# Request A:
In the blog excerpt below, where did a coworker take the writer for a paid lunch?

# Selected excerpt:
* * * * *
Birthday eve did bring some cheer in the form of a phone call from the buddy I jokingly call my Strategy Specialist (she still hasn’t sent my Big Bang Theory box set though), as well as my god daughter and her kid brother singing me my very own ‘Happy Birthday’. No thanks to my Linkedin profile, one of the guys from work found out it was my birthday, and surprised me with a paid for lunch at Union Square’s TGIF the Friday after.

It was Jorge Luis Borges who said, in his beautifully sad meditation on love and loss, ‘With every goodbye you learn.‘ Here there have been lessons learned, and re-learned if the truth must be told, not least of which seems to be that the only thing that piques my creativity is emotional turmoil.

The evening before…

The evening before the morning I am due to fly, I stay awake till the wee hours of the morning tossing and turning on my bed. There is the reality of the unfinished business between TheB and I that needs sorting out one way or the other; and that thought, scary as it is, leaves my mind accelerating into overdrive. These could potentially be game changing events I am about to unleash, if I grow the balls to go through with it. History suggests that it will be yet another dumb squib.. One way or the other, there has to be some clarity I reckon

Unfinished business

In a few days time, I shall pack my bags and head across the Atlantic one more time. The driver is some unfinished business from 2009. There was the small matter of a conundrum  which developed in April of 2009. The ladies in question were F and my ‘nearly girls’ TheB and S.

Over the course of that year F and I would finally put ourselves out of the misery of our forced dalliance, for good. ‘S would turn to me as a husband finder, and TheB and I would drift apart for no real reason.

I took her vanishing pretty badly, as she was one of the few women – alongside MG and EJ who totally got me. It was a full year before I could bring myself to give her a call. And when I did, it all came back, hurts and all. All we had was an uneasy truce – the odd phone call here and there, and the walls we had built up. In between, there was EJ, and the breakup, and life coming back full circle. There’s unfinished business there, this bloke needs to understand where we derailed in 2009. Hopefully, as a minimum there will be lessons to be learned…and a Third Day concert to attend.

The Thing about ‘Definition’…..
* * * * *
# Supplied material:

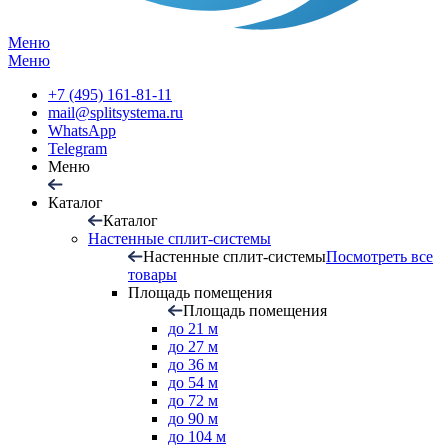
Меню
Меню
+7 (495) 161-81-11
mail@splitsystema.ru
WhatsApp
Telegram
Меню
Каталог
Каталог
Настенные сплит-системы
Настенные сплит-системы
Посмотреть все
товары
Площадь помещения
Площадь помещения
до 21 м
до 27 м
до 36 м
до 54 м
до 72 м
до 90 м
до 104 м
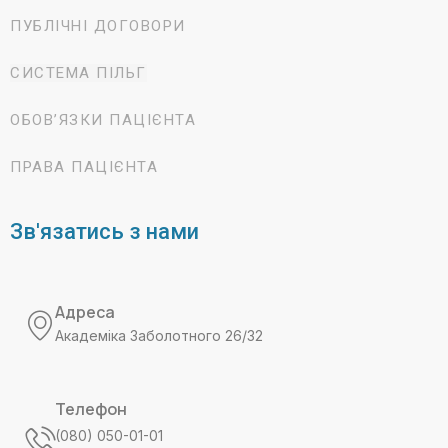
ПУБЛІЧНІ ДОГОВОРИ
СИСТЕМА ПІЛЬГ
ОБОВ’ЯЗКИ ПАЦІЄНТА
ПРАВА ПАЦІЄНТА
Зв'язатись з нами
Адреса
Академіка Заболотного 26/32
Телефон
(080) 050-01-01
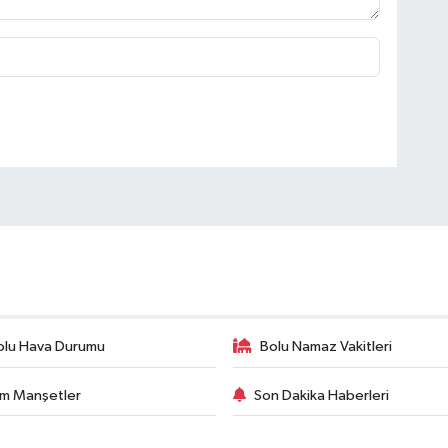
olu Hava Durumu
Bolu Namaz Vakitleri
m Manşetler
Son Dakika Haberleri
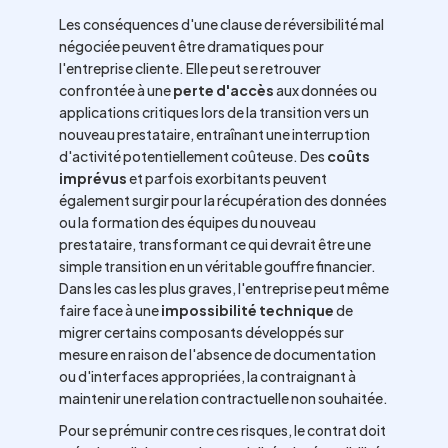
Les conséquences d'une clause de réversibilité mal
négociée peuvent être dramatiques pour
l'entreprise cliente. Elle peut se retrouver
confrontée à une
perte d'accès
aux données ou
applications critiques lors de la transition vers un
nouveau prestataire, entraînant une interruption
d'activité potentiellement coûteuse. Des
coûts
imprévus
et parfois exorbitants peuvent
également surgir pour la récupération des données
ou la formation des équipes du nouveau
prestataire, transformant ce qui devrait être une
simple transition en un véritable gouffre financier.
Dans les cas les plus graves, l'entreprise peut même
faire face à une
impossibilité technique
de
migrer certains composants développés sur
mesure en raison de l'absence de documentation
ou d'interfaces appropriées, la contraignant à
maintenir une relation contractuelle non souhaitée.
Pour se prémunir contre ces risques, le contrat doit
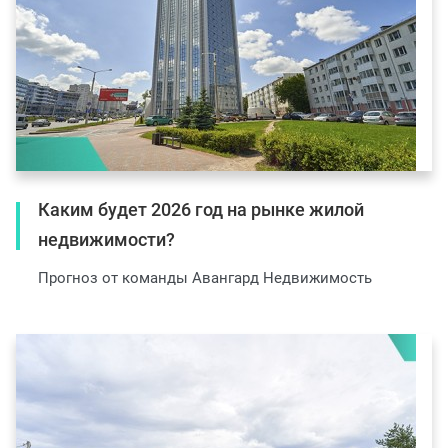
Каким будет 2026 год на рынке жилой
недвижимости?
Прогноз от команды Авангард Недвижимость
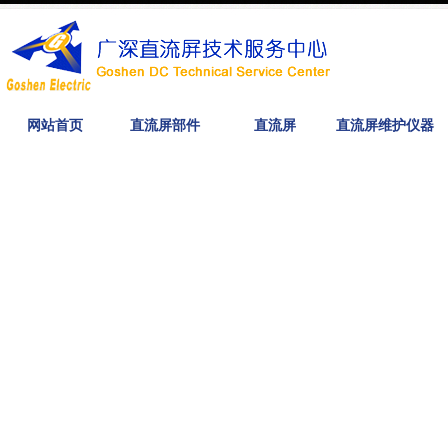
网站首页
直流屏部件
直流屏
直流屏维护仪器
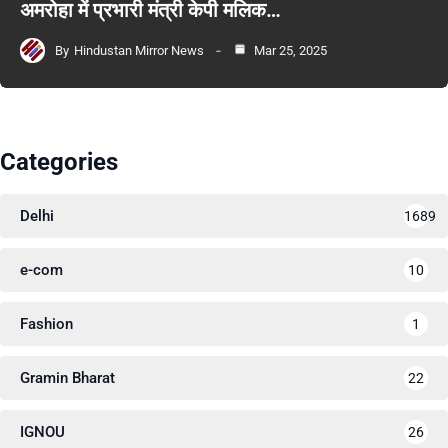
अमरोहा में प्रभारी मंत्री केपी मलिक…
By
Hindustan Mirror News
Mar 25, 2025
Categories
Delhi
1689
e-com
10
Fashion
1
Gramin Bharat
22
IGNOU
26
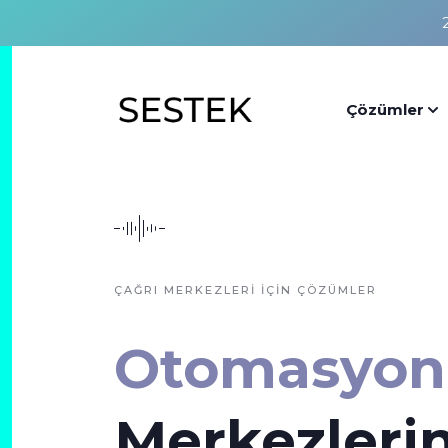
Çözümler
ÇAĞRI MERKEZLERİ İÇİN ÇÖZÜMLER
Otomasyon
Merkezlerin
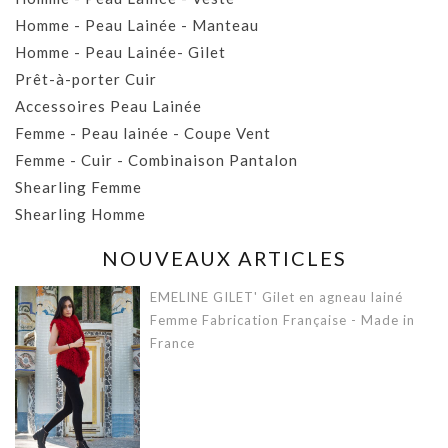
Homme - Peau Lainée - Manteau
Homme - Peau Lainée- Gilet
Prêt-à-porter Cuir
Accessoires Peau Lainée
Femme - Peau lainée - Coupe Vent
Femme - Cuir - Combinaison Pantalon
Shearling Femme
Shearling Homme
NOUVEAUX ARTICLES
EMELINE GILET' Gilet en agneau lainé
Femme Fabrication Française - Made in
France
* * * * *
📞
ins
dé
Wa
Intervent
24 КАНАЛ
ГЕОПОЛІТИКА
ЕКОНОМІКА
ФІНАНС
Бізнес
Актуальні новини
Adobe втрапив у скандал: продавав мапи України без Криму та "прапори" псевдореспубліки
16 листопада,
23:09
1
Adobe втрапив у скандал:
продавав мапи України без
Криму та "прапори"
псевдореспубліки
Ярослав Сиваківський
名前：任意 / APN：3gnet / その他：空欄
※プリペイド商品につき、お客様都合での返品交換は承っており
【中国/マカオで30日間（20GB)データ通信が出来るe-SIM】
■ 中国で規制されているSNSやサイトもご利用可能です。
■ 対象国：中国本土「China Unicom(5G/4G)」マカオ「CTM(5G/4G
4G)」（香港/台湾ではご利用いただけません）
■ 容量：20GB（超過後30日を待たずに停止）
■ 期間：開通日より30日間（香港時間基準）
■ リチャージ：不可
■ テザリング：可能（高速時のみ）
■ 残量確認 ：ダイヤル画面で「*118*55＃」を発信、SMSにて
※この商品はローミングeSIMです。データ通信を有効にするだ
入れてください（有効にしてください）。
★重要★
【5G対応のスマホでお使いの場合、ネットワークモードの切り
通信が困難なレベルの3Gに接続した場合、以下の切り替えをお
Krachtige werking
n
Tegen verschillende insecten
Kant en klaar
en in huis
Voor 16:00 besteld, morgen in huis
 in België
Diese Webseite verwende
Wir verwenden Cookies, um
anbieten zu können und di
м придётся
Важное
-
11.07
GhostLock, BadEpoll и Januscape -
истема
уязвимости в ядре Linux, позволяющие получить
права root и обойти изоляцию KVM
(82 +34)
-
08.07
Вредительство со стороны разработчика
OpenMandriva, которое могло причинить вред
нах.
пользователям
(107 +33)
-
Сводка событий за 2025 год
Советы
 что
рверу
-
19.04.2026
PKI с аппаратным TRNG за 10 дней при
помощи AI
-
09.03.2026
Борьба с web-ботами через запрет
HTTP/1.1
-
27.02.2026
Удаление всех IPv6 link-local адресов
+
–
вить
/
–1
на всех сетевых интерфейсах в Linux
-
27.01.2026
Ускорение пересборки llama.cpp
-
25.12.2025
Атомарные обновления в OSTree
* * * * *
# Request B:
Count the rows above that contain the word "втрапив". Reply with only the number.

# Problem solution A:
To the TGIF at Union Square.

# Problem solution B:
2